* [Task description]:
Copy the listing below word for word, starting at the line that contains "phylum: Ascomycota" and ending after the line that contains "scientific name: Boehmeria cylindrica".

[Begin Data listing]

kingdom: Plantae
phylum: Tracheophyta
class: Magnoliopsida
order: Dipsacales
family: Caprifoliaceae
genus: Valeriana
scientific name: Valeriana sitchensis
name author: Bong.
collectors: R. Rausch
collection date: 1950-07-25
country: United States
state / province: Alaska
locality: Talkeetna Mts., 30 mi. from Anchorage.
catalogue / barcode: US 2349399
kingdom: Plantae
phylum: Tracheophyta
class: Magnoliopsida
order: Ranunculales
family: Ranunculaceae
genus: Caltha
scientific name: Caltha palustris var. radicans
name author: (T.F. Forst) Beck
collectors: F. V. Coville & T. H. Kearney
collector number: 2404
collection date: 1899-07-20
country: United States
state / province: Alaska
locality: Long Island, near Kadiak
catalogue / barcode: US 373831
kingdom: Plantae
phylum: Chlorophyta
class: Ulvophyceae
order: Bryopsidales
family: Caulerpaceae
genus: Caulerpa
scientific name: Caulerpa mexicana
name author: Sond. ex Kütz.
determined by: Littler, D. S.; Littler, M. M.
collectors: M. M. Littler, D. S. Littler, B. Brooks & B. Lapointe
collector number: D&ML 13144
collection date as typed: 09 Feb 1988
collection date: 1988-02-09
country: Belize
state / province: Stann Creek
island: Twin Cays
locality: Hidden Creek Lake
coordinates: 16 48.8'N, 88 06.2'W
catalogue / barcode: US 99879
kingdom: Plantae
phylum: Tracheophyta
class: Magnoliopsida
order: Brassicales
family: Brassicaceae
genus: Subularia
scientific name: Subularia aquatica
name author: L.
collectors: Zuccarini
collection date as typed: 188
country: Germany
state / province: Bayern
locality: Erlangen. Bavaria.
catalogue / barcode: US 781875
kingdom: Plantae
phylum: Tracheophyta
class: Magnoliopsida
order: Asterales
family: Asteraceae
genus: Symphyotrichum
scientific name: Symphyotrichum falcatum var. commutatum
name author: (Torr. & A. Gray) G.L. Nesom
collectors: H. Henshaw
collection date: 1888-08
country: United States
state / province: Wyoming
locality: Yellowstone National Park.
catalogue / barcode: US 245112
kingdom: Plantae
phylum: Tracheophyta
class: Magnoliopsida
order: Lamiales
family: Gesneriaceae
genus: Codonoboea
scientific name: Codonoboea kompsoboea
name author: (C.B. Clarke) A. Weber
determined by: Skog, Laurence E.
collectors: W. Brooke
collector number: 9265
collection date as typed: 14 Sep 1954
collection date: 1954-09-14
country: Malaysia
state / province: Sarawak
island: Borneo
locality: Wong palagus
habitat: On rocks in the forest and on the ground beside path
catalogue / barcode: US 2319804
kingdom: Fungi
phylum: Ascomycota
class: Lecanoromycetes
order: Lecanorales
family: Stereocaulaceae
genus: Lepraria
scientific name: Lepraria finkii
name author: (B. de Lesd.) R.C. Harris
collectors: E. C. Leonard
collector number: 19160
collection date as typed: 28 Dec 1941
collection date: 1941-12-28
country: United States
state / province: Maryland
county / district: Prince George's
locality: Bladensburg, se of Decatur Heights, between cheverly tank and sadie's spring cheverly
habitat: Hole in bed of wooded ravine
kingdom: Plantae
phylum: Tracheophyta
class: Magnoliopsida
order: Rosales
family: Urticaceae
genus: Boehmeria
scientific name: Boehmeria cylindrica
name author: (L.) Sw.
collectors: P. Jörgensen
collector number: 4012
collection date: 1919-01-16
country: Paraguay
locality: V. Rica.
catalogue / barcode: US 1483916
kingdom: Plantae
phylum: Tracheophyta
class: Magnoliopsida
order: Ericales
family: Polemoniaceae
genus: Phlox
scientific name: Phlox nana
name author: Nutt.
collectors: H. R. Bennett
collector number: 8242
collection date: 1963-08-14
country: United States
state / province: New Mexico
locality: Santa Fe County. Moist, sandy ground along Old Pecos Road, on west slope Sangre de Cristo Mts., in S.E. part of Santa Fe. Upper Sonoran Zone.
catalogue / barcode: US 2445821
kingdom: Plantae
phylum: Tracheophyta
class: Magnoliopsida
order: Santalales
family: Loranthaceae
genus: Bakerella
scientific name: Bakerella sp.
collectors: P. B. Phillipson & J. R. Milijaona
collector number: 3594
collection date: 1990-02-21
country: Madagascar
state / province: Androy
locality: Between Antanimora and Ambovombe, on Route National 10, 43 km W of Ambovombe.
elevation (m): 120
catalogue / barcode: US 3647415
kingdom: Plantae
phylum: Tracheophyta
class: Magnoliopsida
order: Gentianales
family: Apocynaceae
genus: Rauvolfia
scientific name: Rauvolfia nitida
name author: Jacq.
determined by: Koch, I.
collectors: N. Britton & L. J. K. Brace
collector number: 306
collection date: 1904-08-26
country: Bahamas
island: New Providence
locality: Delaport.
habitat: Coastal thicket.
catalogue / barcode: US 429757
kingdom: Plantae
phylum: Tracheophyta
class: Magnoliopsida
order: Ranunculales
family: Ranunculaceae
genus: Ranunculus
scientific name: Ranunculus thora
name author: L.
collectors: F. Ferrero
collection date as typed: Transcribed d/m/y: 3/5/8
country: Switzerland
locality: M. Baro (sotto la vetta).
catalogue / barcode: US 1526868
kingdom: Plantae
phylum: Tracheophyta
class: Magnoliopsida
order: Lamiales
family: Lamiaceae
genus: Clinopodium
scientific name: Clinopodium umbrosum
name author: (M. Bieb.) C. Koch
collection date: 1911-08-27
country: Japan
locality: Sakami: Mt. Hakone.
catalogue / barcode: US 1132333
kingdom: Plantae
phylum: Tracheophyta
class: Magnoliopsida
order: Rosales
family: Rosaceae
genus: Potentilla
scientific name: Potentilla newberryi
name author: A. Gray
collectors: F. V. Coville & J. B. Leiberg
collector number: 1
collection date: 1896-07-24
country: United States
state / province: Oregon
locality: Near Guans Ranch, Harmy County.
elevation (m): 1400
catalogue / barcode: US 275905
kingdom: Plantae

[End Data listing]

* [Written reply]:
phylum: Ascomycota
class: Lecanoromycetes
order: Lecanorales
family: Stereocaulaceae
genus: Lepraria
scientific name: Lepraria finkii
name author: (B. de Lesd.) R.C. Harris
collectors: E. C. Leonard
collector number: 19160
collection date as typed: 28 Dec 1941
collection date: 1941-12-28
country: United States
state / province: Maryland
county / district: Prince George's
locality: Bladensburg, se of Decatur Heights, between cheverly tank and sadie's spring cheverly
habitat: Hole in bed of wooded ravine
kingdom: Plantae
phylum: Tracheophyta
class: Magnoliopsida
order: Rosales
family: Urticaceae
genus: Boehmeria
scientific name: Boehmeria cylindrica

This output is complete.